La prima storia del mondo

Quando George Smith disse, nel 1872, in una seduta della Society of biblical archaeology appena fondata: «Ho scoperto fra le tavolette d’argilla assire del British museum un resoconto del diluvio», lo stupore deve essere stato lo stesso di quando François Englert ha detto, nel 2012, al Cern svizzero: «Ho trovato il bosone di Higgs». Ovvero, la sorpresa per la scoperta di un punto zero. Rovistando fra il materiale del British museum, portato lì dalla Mesopotania dall’archeologo Hormuzd Rassam, di cui Smith era assistente, lo stesso Smith ha trovato, o meglio ha confermato, quello che il suo maestro sospettava: quelle tavolette d’argilla incise con scrittura cuneiforme erano (e sono) la prima storia nota mai scritta dall’uomo,1.500 anni prima dell’Iliade. Erano (e sono) l’inizio della letteratura mondiale. Appassionarsi alla faccenda non deve essere stato difficile e fra missioni di scavi, finanziati dal Daily Telegraph e dal British museum, divisi fra terre mesopotaniche e relative scoperte di biblioteche che spuntavano fuori come funghi in città (Ninive, Nimrod, Niffar e Nippur) che prima nessuno pensava potessero esistere, salta fuori che la storia del Diluvio non è isolata ma fa parte di un poema epico che narra le gesta di un tale re di Uruk, Gilgamesh. È qui che Smith è morto. Le fonti dicono sia per le pessime condizioni nelle quali si svolgevano gli scavi allora, noi sappiamo non essere così.

Chiaro come il sole che risplende sul Tigri e l’Eufrate, gli scritti su Gilgamesh sollevano un polverone. Gli studiosi si dividono fra chi vedeva le influenze del testo sulla Bibbia, chi sull’Iliade e chi su nessuna delle due. A questi si aggiungono ben presto assirologi vari che cercano di individuare le date dello scritto, di dividere le tavole babilonesi da quelle assire, da quelle scritte in ittita, in hurrita e in lingua indoeuropea. Insomma, per fare un po’d’ordine il poema che ora si chiama L’epopea di Gilgamesh è composto dalle sole tavole babilonesi (12 se consideriamo anche l’ultima che per molti è una leggenda separata e più recente) scritte fra il 2600 e il 2500 avanti Cristo e per quanto ne sappiamo è veramente la storia più antica del mondo. Gilgamesh, date le molte versioni in altrettante lingue che ci sono pervenute, deve aver avuto un certo successo letterario, tanto che esistono tavole che ne fanno una parodia, senza contare la notorietà che doveva avere nella tradizione orale per giustificare in qualche modo il ricorso allo scritto. Quello che Smith e compagni hanno riportato alla luce non è solo un poema epico ma la scoperta di un’intera letteratura andata distrutta dopo la caduta di Ninive e rispuntata solo nel XIX secolo. Letteratura che ha lasciato pochissime tracce e influenze (del resto impossibili da documentare) negli scritti successivi e che ancora oggi anima molte cene eleganti fra assirologi, grecisti e studiosi della Bibbia.
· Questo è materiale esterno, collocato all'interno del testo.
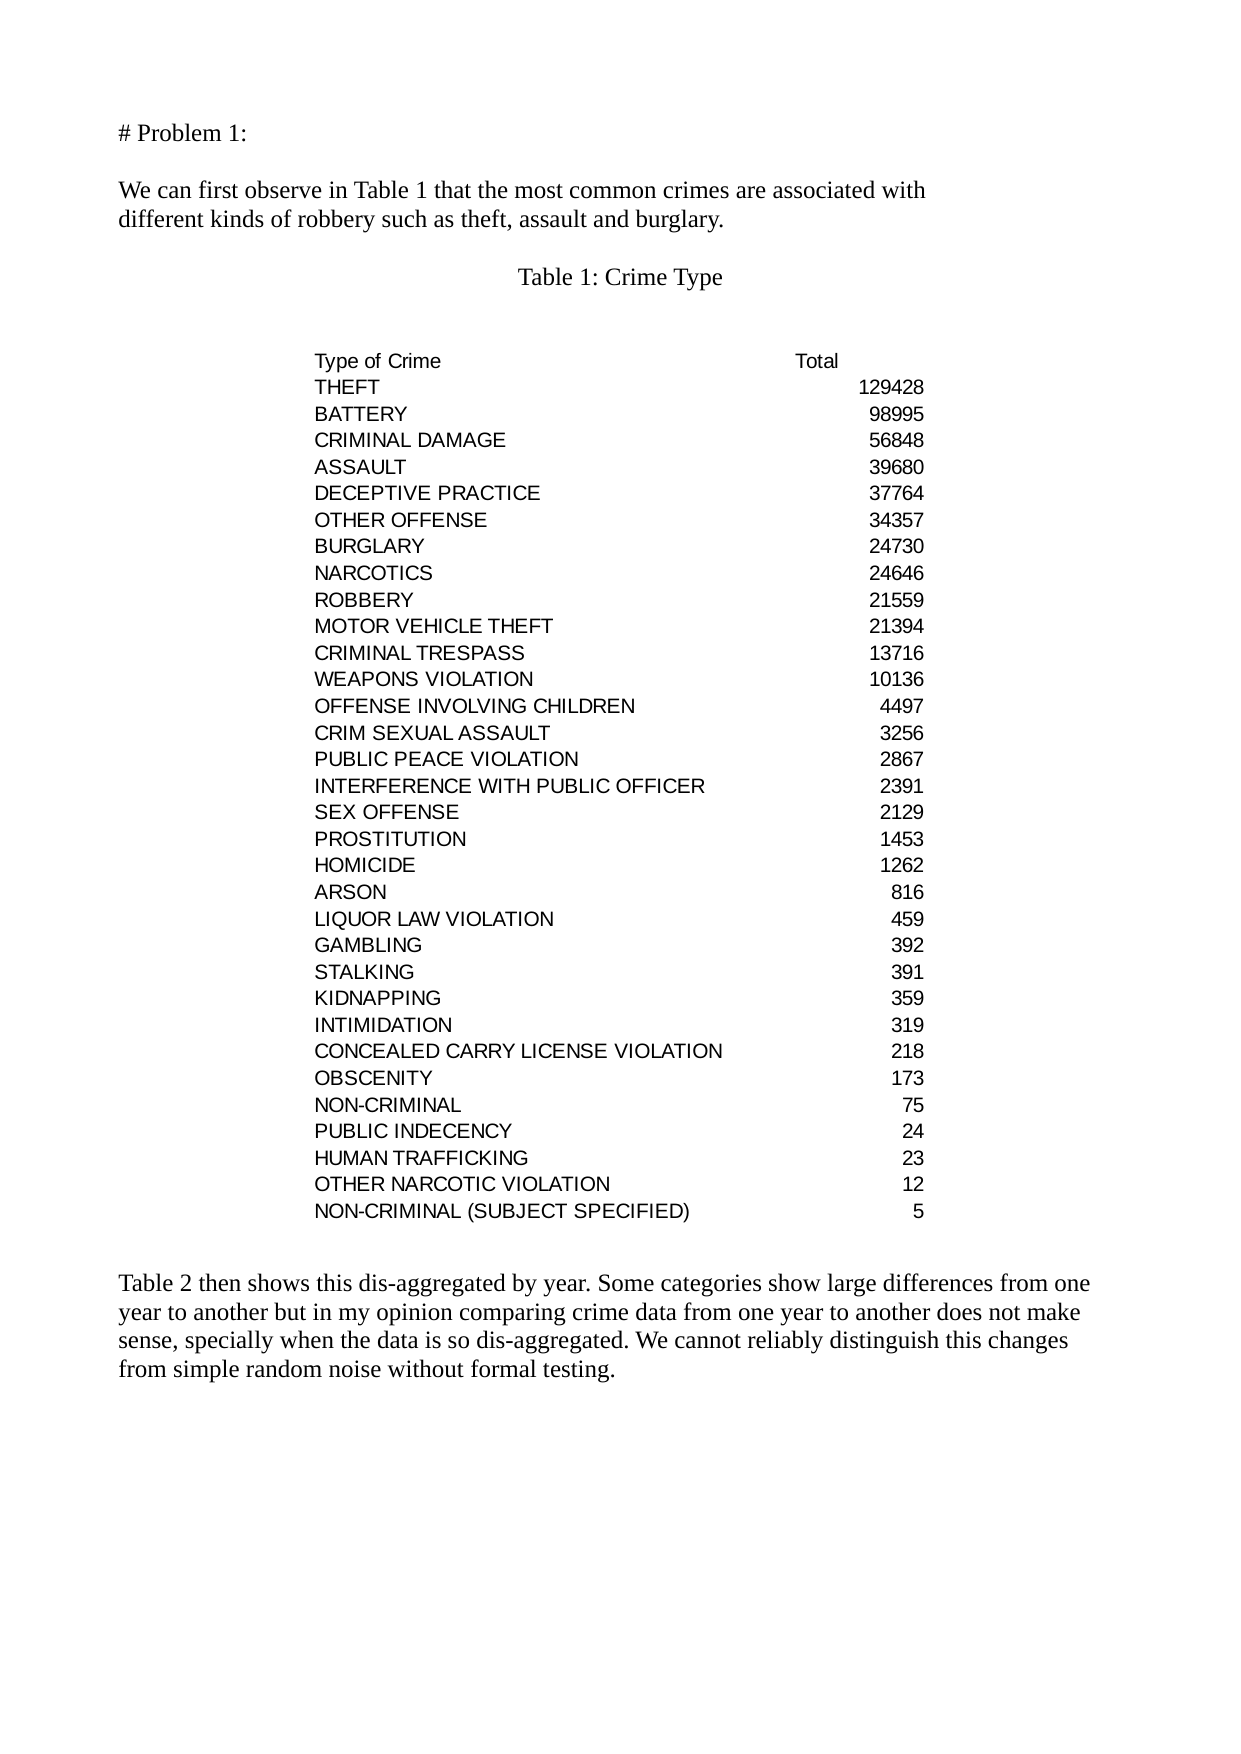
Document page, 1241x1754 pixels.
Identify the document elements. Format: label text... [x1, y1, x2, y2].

text Table 2 then shows this dis-aggregated by year. Some categories show large differences from one year to another but in my opinion comparing crime data from one year to another does not make sense, specially when the data is so dis-aggregated. We cannot reliably distinguish this changes from simple random noise without formal testing. [118, 1268, 1122, 1383]
text different kinds of robbery such as theft, assault and burglary. [118, 204, 1122, 233]
text Table 1: Crime Type [118, 262, 1122, 291]
text # Problem 1: [118, 118, 1122, 147]
text We can first observe in Table 1 that the most common crimes are associated with [118, 176, 1122, 204]
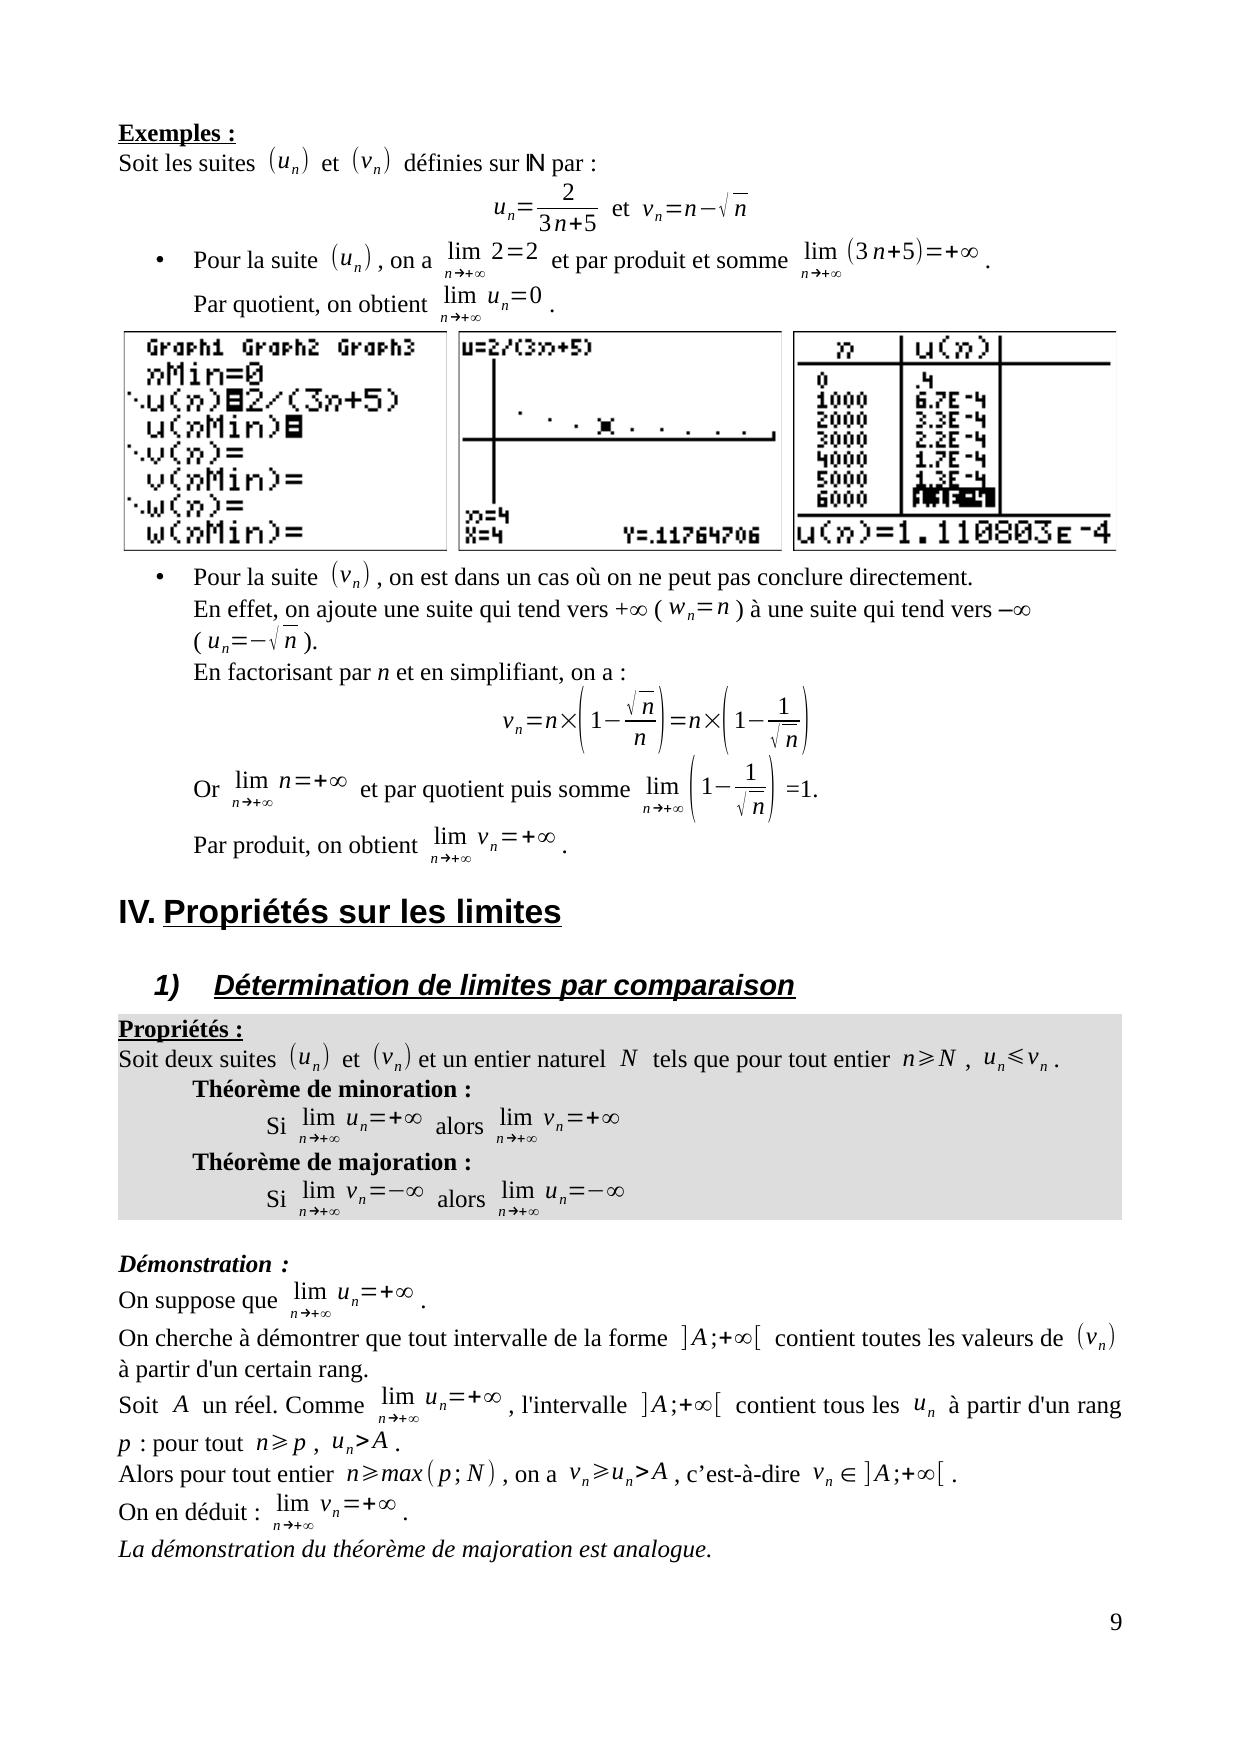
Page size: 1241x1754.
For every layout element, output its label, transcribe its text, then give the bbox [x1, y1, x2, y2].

Ma cosa si raccontavano all’alba dei tempi i nostri antenati? Forse stupirà il fatto che Gilgamesh non è una storia di guerra, sorprenderà che non è una storia d’amore (almeno non fra un uomo e una donna) ma come più logicamente conviene alla prima storia del mondo, il soggetto del racconto è la più grande e antica paura umana: la morte, o meglio l’immortalità. Gilgamesh è il re della città di Uruk, non era un cattivo sovrano ma data la sua natura per due terzi divina e un terzo umana ha molti atteggiamenti, diciamo così, esagerati. Il popolo stanco di questo sovrano estremo che sfidava ogni cittadino vincendo continuamente, che toglieva la prima notte di nozze ai novelli sposi, si rivolge ad Anu, dio della città, che a sua volta gira tutto ad Aruru dio della creazione per sistemare le cose. Aruru, non essendo un guerrafondaio non uccide nessuno ma manda sulla terra un gemello di Gilgamesh, altrettanto bello e soprattutto forte, Enkidu. L’alter ego del re lo sfida e lo vince, il sovrano da bravo sovrano diventa il miglior amico del suo sfidante. I due stringono un rapporto fortissimo essendo praticamente fratelli, passano giorni felici e per loro e per i cittadini, giorni lieti interrotti solo dalla morte di Enkidu. Gilgamesh disperato intraprende un viaggio ai confini del mondo per incontrare il Lontano, ovvero l’unico uomo sopravvissuto al diluvio universale, (in un colpo solo Odisseo e Noè). Trovatolo si fa raccontare il suo segreto, il re capisce che nulla di ciò che ha vissuto il vecchio si potrà mai ripetere e torna a casa distrutto. Qui se si considera la dodicesima tavoletta, per molti un falso, il re muore.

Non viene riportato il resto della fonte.